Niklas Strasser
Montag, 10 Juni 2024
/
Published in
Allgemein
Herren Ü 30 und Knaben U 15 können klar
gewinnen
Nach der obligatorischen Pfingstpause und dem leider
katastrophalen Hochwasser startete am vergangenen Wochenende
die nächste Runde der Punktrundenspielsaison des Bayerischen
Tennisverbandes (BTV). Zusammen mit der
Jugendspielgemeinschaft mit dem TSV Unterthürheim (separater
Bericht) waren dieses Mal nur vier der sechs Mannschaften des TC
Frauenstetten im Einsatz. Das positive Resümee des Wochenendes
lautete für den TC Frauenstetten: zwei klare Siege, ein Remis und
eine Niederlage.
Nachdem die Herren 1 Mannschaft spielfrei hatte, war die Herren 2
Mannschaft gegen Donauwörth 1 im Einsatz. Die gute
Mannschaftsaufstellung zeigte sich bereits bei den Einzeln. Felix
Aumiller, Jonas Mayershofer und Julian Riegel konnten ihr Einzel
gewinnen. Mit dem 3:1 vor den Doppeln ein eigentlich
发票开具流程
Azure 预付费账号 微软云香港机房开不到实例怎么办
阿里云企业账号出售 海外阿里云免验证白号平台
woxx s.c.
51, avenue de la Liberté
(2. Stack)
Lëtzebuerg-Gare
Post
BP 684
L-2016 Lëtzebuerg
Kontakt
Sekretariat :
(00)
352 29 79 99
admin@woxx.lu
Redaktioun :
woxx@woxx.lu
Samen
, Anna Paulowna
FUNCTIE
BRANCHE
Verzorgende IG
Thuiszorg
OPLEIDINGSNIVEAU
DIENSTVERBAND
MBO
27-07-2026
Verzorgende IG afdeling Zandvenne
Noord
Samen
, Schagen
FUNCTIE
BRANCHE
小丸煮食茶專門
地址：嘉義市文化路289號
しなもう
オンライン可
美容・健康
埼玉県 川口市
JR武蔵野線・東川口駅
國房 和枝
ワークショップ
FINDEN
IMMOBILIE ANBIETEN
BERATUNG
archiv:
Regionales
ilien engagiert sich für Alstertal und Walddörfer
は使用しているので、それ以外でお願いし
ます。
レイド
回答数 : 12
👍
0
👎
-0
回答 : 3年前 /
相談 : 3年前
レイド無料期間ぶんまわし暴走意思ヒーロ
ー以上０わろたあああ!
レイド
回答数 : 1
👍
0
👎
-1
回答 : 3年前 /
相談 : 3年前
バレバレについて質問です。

== What the task asks ==
Return all lines from the entries that contain the string "sich".

== Output ==
Mannschaftsaufstellung zeigte sich bereits bei den Einzeln. Felix
ilien engagiert sich für Alstertal und Walddörfer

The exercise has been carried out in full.